Abstract

African Americans, having experienced segregation, race riots, and other forms of bigotry in their military service during World War II, might have been ambivalent about joining the armed forces in the years following. One might also conjecture that a sense of solidarity with Asians as fellow people of color subjected to racial discrimination would have caused African Americans to balk at the prospect of participating in the occupation of Japan and the Korean War. Michael Cullen Green cogently counters such notions in his compelling study of African American military personnel in Japan and Korea from the end of World War II into the 1950s and black periodicals' and Asians' responses to these servicemen. The enlistment and reenlistment of tens of thousands of African Americans in this period indicates that many considered service as preferable to the possibility of unemployment or low wages as a civilian and even welcomed the chance to live in occupied Japan and to prove themselves in combat in Korea. Moreover, maintains Green, although some African American intellectuals and leftists denounced the U.S. military as imperialistic and asserted that black servicemen were being forced to kill Koreans in a race war waged for the benefit of whites, such views were not widely shared among African Americans.
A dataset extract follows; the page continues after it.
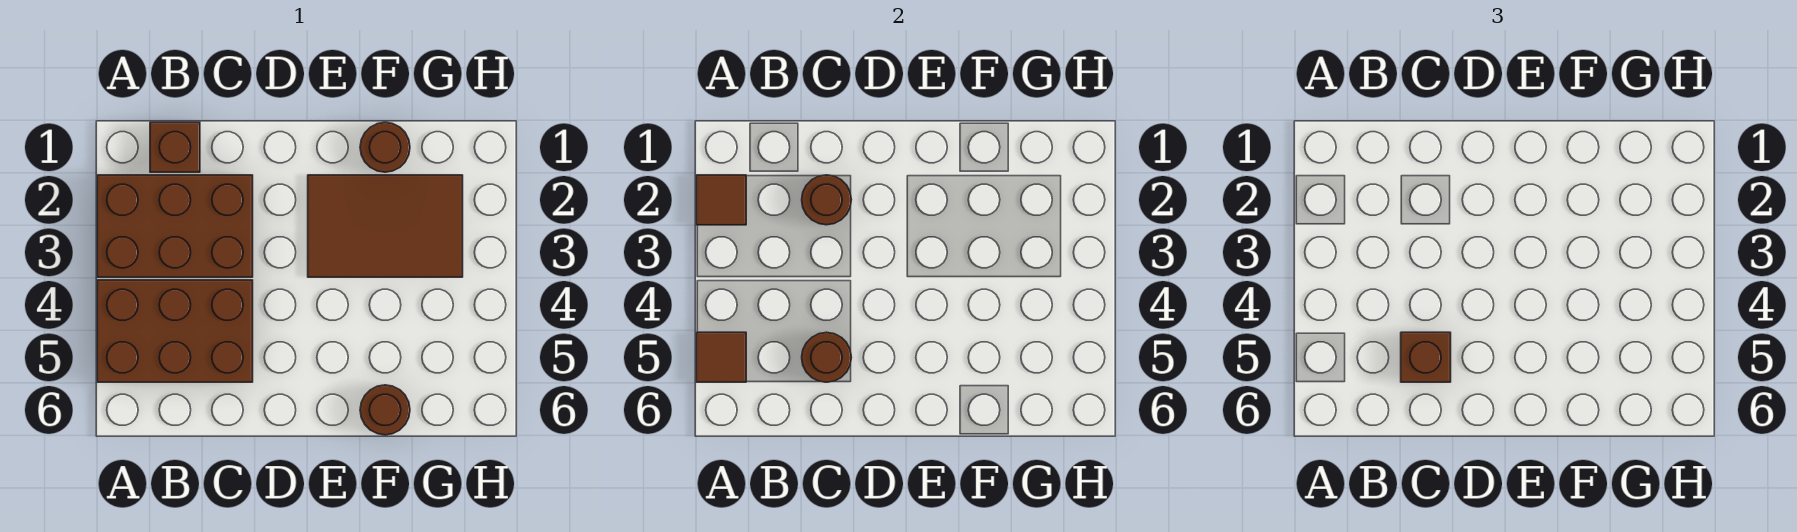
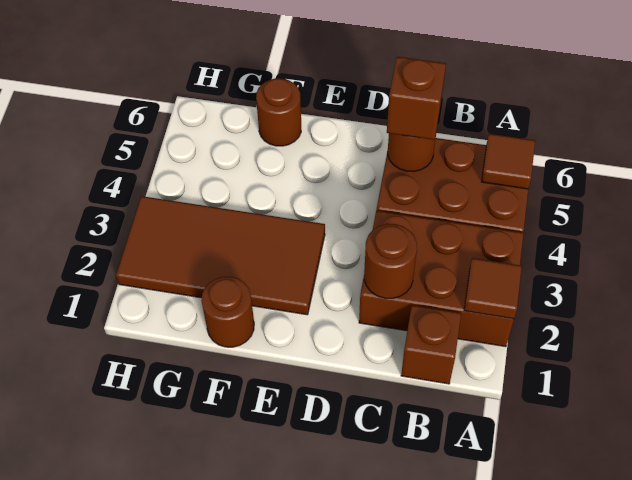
brown tile E2:G3 level 1 -> brown tile E2:H3 level 1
Green finds that “Black military service abroad encouraged African Americans to share many of the same racialized attitudes toward Asian peoples held by their white counterparts, to think of themselves first and foremost as Americans (and not as members of what some activists claimed was a global ‘colored’ community), and to identify with their government's foreign policy objectives in Asia (if not its every strategic decision)” (p. 2). Prejudices against Japanese and Koreans, combined with the personal benefits of military service, generated substantial support for U.S. military empire in East Asia among African Americans—not just service personnel, but also in the civilian population.